WHAT WE SEE WHEN WE READ
By Peter Mendelsund
When reading a novel, the words on the page are translated into images by our imagination. Movies do a lot of this work for us, making Anna Karenina look like Greta Garbo, Vivien Leigh, or Keira Knightley. But left to their own devices, every reader has to cobble together a totally unique Anna, an intensely personal creation that’s likely far removed from anything Tolstoy had in mind.

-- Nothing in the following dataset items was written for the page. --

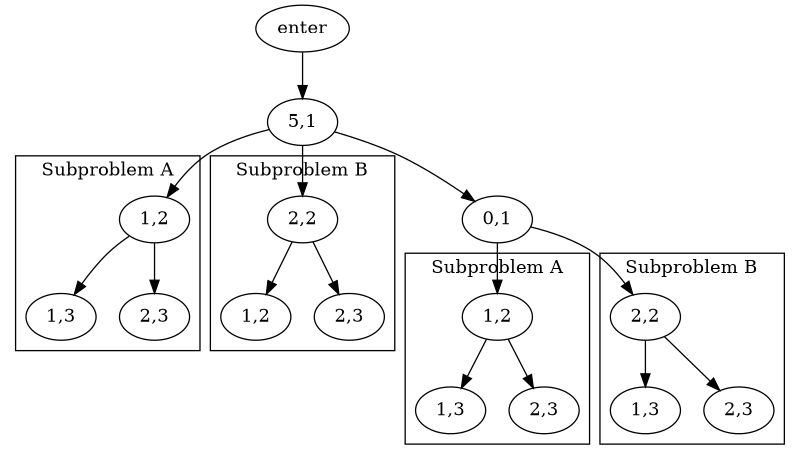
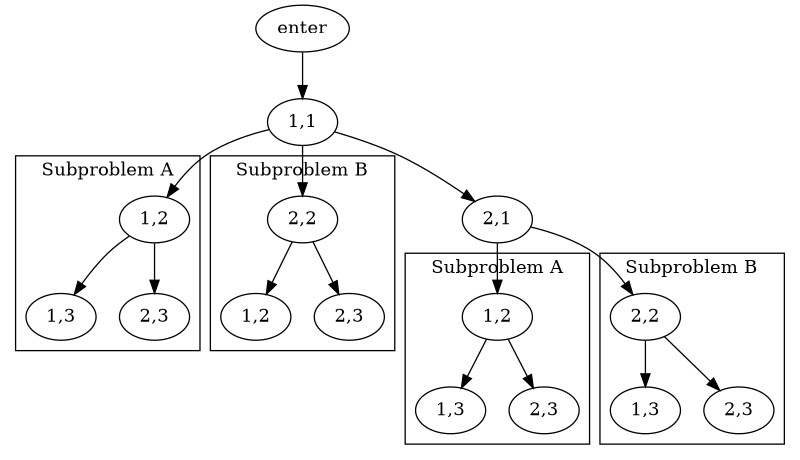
  digraph {
    n1 [label="1,2"]
    n2 [label="1,3"]
    n3 [label="2,3"]
    n4 [label="2,2"]
    n5 [label="1,2"]
    n6 [label="2,3"]
    n7 [label="1,2"]
    n8 [label="1,3"]
    n9 [label="2,3"]
    n10 [label="2,2"]
    n11 [label="1,3"]
    n12 [label="2,3"]
    n13 [label=enter]
-   n14 [label="5,1"]
-   n15 [label="0,1"]
+   n14 [label="1,1"]
+   n15 [label="2,1"]
    subgraph cluster_1 {
      label="Subproblem A"
      n1
      n2
      n3
    }
    subgraph cluster_2 {
      label="Subproblem B"
      n4
      n5
      n6
    }
    subgraph cluster_3 {
      label="Subproblem A"
      n7
      n8
      n9
    }
    subgraph cluster_4 {
      label="Subproblem B"
      n10
      n11
      n12
    }
    n1 -> n2
    n1 -> n3
    n4 -> n5
    n4 -> n6
    n7 -> n8
    n7 -> n9
    n10 -> n11
    n10 -> n12
    n13 -> n14
    n14 -> n1
    n14 -> n4
    n14 -> n15
    n15 -> n7
    n15 -> n10
  }
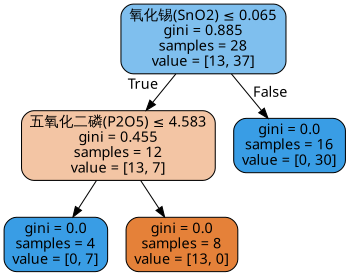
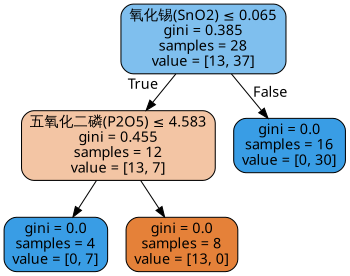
  digraph {
    node [color=black fillcolor="#399de5" fontname=DengXian shape=box style="filled, rounded"]
    edge [fontname=DengXian]
-   n1 [fillcolor="#7fbfee" label=<氧化锡(SnO2) &le; 0.065<br/>gini = 0.885<br/>samples = 28<br/>value = [13, 37]>]
+   n1 [fillcolor="#7fbfee" label=<氧化锡(SnO2) &le; 0.065<br/>gini = 0.385<br/>samples = 28<br/>value = [13, 37]>]
    n2 [fillcolor="#f3c5a4" label=<五氧化二磷(P2O5) &le; 4.583<br/>gini = 0.455<br/>samples = 12<br/>value = [13, 7]>]
    n3 [label=<gini = 0.0<br/>samples = 16<br/>value = [0, 30]>]
    n4 [label=<gini = 0.0<br/>samples = 4<br/>value = [0, 7]>]
    n5 [fillcolor="#e58139" label=<gini = 0.0<br/>samples = 8<br/>value = [13, 0]>]
    n1 -> n2 [headlabel=True labelangle=45 labeldistance=2.5]
    n1 -> n3 [headlabel=False labelangle=-45 labeldistance=2.5]
    n2 -> n4
    n2 -> n5
  }
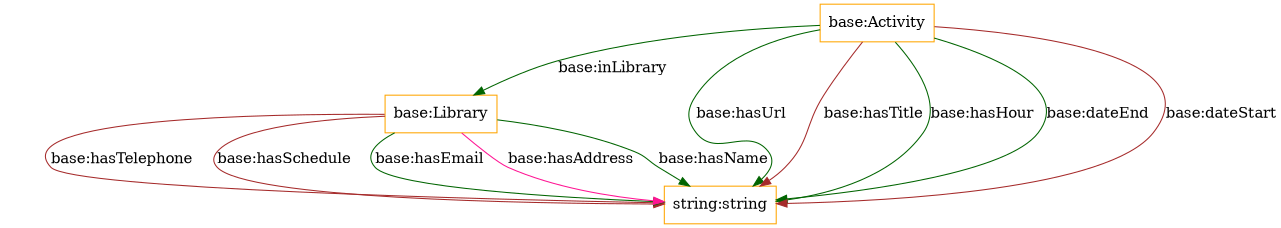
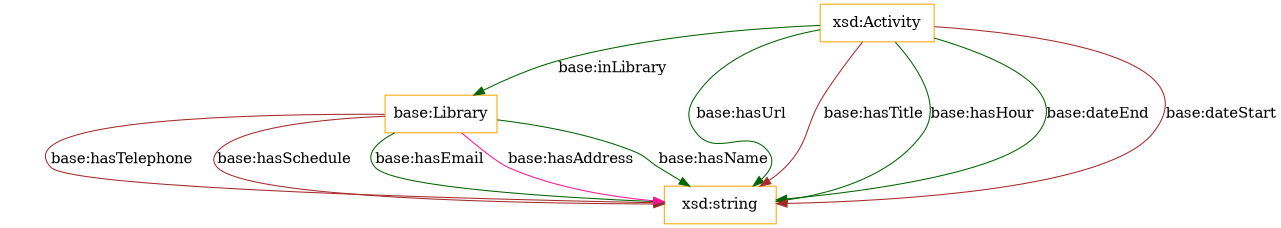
  digraph {
    rankdir=TB
    node [color=orange shape=rectangle]
    edge [color=darkgreen]
    "base:Library"
-   "xsd:string" [label="string:string"]
-   "base:Activity"
+   "xsd:string"
+   "base:Activity" [label="xsd:Activity"]
    "base:Library" -> "xsd:string" [color=brown label="base:hasTelephone"]
    "base:Library" -> "xsd:string" [color=brown label="base:hasSchedule"]
    "base:Library" -> "xsd:string" [label="base:hasEmail"]
    "base:Library" -> "xsd:string" [color=deeppink label="base:hasAddress"]
    "base:Library" -> "xsd:string" [label="base:hasName"]
    "base:Activity" -> "base:Library" [label="base:inLibrary"]
    "base:Activity" -> "xsd:string" [label="base:hasUrl"]
    "base:Activity" -> "xsd:string" [color=brown label="base:hasTitle"]
    "base:Activity" -> "xsd:string" [label="base:hasHour"]
    "base:Activity" -> "xsd:string" [label="base:dateEnd"]
    "base:Activity" -> "xsd:string" [color=brown label="base:dateStart"]
  }
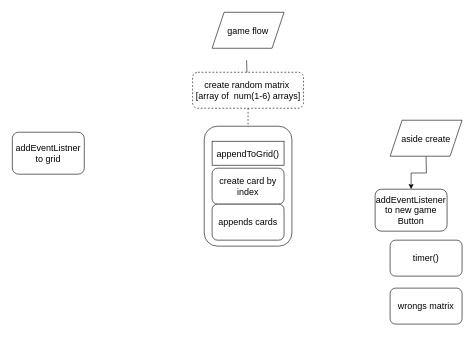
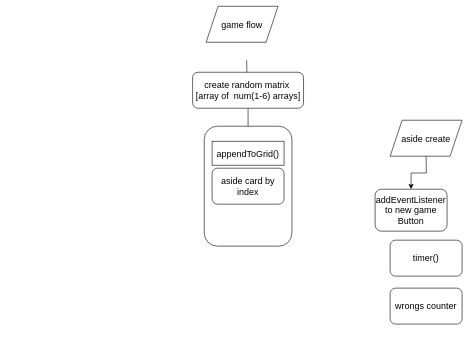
  <mxCell id="0" />
  <mxCell id="1" parent="0" />
  <mxCell id="2" value="" style="edgeStyle=orthogonalEdgeStyle;rounded=0;orthogonalLoop=1;jettySize=auto;html=1;fontSize=15;" parent="1" target="4" edge="1"><mxGeometry relative="1" as="geometry"><mxPoint x="410.7" y="100" as="sourcePoint" /></mxGeometry></mxCell>
- <mxCell id="3" value="" style="edgeStyle=orthogonalEdgeStyle;rounded=0;orthogonalLoop=1;jettySize=auto;html=1;fontSize=15;dashed=1;" parent="1" source="4" target="8" edge="1"><mxGeometry relative="1" as="geometry" /></mxCell>
- <mxCell id="4" value="create random matrix&amp;nbsp;&lt;br&gt;[array of&amp;nbsp; num(1-6) arrays]" style="rounded=1;whiteSpace=wrap;html=1;fontSize=15;dashed=1;" parent="1" vertex="1"><mxGeometry x="320.63" y="120" width="185" height="60" as="geometry" /></mxCell>
+ <mxCell id="3" value="" style="edgeStyle=orthogonalEdgeStyle;rounded=0;orthogonalLoop=1;jettySize=auto;html=1;fontSize=15;" parent="1" source="4" target="8" edge="1"><mxGeometry relative="1" as="geometry" /></mxCell>
+ <mxCell id="4" value="create random matrix&amp;nbsp;&lt;br&gt;[array of&amp;nbsp; num(1-6) arrays]" style="rounded=1;whiteSpace=wrap;html=1;fontSize=15;" parent="1" vertex="1"><mxGeometry x="320.63" y="120" width="185" height="60" as="geometry" /></mxCell>
  <mxCell id="5" value="" style="rounded=1;whiteSpace=wrap;html=1;fontSize=15;" parent="1" vertex="1"><mxGeometry x="340.01" y="210" width="146.25" height="200" as="geometry" /></mxCell>
- <mxCell id="6" value="create card by index" style="rounded=1;whiteSpace=wrap;html=1;fontSize=15;" parent="1" vertex="1"><mxGeometry x="353.13" y="280" width="120" height="60" as="geometry" /></mxCell>
- <mxCell id="7" value="appends cards" style="rounded=1;whiteSpace=wrap;html=1;fontSize=15;" parent="1" vertex="1"><mxGeometry x="353.14" y="340" width="120" height="60" as="geometry" /></mxCell>
+ <mxCell id="6" value="aside card by index" style="rounded=1;whiteSpace=wrap;html=1;fontSize=15;" parent="1" vertex="1"><mxGeometry x="353.13" y="280" width="120" height="60" as="geometry" /></mxCell>
  <mxCell id="8" value="appendToGrid()" style="rounded=0;whiteSpace=wrap;html=1;fontSize=15;" parent="1" vertex="1"><mxGeometry x="353.13" y="235" width="120" height="40" as="geometry" /></mxCell>
- <mxCell id="9" value="addEventListner to grid" style="rounded=1;whiteSpace=wrap;html=1;fontSize=15;" parent="1" vertex="1"><mxGeometry y="220" width="120" height="70" as="geometry" x="20" /></mxCell>
  <mxCell id="10" value="addEventListener&lt;br&gt;to new game Button" style="rounded=1;whiteSpace=wrap;html=1;fontSize=15;" parent="1" vertex="1"><mxGeometry x="625" y="315" width="120" height="70" as="geometry" /></mxCell>
  <mxCell id="11" value="" style="edgeStyle=orthogonalEdgeStyle;rounded=0;orthogonalLoop=1;jettySize=auto;html=1;fontSize=15;" parent="1" target="10" edge="1"><mxGeometry relative="1" as="geometry"><mxPoint x="710" y="260" as="sourcePoint" /></mxGeometry></mxCell>
  <mxCell id="12" value="timer()" style="rounded=1;whiteSpace=wrap;html=1;fontSize=15;" parent="1" vertex="1"><mxGeometry x="650" y="400" width="120" height="60" as="geometry" /></mxCell>
- <mxCell id="13" value="wrongs matrix" style="rounded=1;whiteSpace=wrap;html=1;fontSize=15;" parent="1" vertex="1"><mxGeometry x="650" y="480" width="120" height="60" as="geometry" /></mxCell>
- <mxCell id="14" value="game flow" style="shape=parallelogram;perimeter=parallelogramPerimeter;whiteSpace=wrap;html=1;fixedSize=1;fontSize=15;" parent="1" vertex="1"><mxGeometry x="353.13" y="20" width="120" height="60" as="geometry" /></mxCell>
+ <mxCell id="13" value="wrongs counter" style="rounded=1;whiteSpace=wrap;html=1;fontSize=15;" parent="1" vertex="1"><mxGeometry x="650" y="480" width="120" height="60" as="geometry" /></mxCell>
+ <mxCell id="14" value="game flow" style="shape=parallelogram;perimeter=parallelogramPerimeter;whiteSpace=wrap;html=1;fixedSize=1;fontSize=15;" parent="1" vertex="1"><mxGeometry x="343.13" y="10" width="120" height="60" as="geometry" /></mxCell>
  <mxCell id="15" value="aside create" style="shape=parallelogram;perimeter=parallelogramPerimeter;whiteSpace=wrap;html=1;fixedSize=1;fontSize=15;" parent="1" vertex="1"><mxGeometry x="650" y="200" width="120" height="60" as="geometry" /></mxCell>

This is just the way language works. When we read a story we’re not (usually) looking at pictures, and any description is going to be fragmentary and open to further interpretation. Peter Mendelsund, a book designer, is fascinated by the resulting gaps. We tend to describe the act of reading as being akin to watching a movie, but when we read a novel what do we actually see? Very little.
Mendelsund could have written a dry tract on this subject, but his approach is more akin to that of pop philosophy writers such as Alain de Botton, while the book’s layout, with illustrations and quirky design features on every page, makes it consistently entertaining to look at if nothing else. It’s like John Berger’s Ways of Seeing for the fiction set.
Sticking mainly to classic texts like Anna Karenina, To the Lighthouse, and Moby Dick, Mendelsund tries various approaches to his subject, some more fruitful than others. His main thesis is that we only see fragments when we read fiction. We reduce reality’s “big picture,” which we then fill in with personal “readerly visions” that replace the visual with what we find, for whatever reason, significant.
The fog at the beginning of Dickens’s Bleak House, for example, refers to London’s actual fog as well as serving as a metaphor for both the legal system and the openings of books in general (that appear before us out of the fog of unknowingness that is all that we haven’t read yet). What this fog actually looks like, however, its visual effect, remains “completely indecipherable” to Mendelsund. He only sees its significance, what it means to him.
But in this particular reading then is he only seeing what he wants to see? Or expects to find? Or needs in order to make his argument? Or am I only filling in imaginary holes that I perceive in his explanation?
Much of What We See When We Read walks a fine line. It can drift, almost unnoticeably, from being challenging to being trivial, from saying something original to stating the obvious. But lovers of fiction will perhaps find something here that they’ve been looking for, as well as the inspiration to keep looking.